I’m working with two source files within a Python project; one is “base” information, which consists of historical football game results (dates, teams, scores and associated game statistics). This first source is used to train the model.
The second source file is a list of upcoming games, for which the model is generating predictions.
By their very nature, the two datasets consist of different numbers of rows, so when the prediction part of the program runs, it results in an error about the length of each (I’ll include the specifics below).
To work around that, I’m attempting to add rows to the upcoming-games source such that both sets of data have equivalent length.
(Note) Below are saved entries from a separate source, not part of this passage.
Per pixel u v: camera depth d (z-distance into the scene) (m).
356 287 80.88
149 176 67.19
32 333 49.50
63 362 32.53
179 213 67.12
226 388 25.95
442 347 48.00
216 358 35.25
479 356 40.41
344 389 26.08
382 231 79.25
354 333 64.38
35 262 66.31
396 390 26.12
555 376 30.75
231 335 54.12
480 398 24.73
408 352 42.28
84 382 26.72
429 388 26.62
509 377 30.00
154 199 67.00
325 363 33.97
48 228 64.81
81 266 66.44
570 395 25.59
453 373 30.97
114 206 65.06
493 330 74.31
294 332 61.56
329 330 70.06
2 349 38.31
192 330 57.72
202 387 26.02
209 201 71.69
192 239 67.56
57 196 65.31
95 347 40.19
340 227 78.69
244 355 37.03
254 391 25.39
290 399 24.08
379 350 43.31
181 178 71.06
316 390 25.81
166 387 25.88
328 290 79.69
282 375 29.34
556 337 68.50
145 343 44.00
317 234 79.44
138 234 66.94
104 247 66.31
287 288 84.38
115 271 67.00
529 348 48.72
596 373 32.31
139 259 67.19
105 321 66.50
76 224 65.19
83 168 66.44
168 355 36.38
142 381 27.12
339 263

I suspect this isn’t the best way to handle this, but until I find, or can figure out, a better alternative, this is what I’m working with.
So I implemented a loop that attempts to append a program-calculated number of rows to the upcoming games data set. When the code runs, however, this loop doesn’t add any rows as expected. In researching such an issue, I’ve read about working on an original list versus a COPY of the list, so I tried some of those recommended solutions to no avail.
I’ve included as minimal code as I think may be necessary, but will happily include whatever may be needed to best understand what I’m doing and to assess why it may not be working.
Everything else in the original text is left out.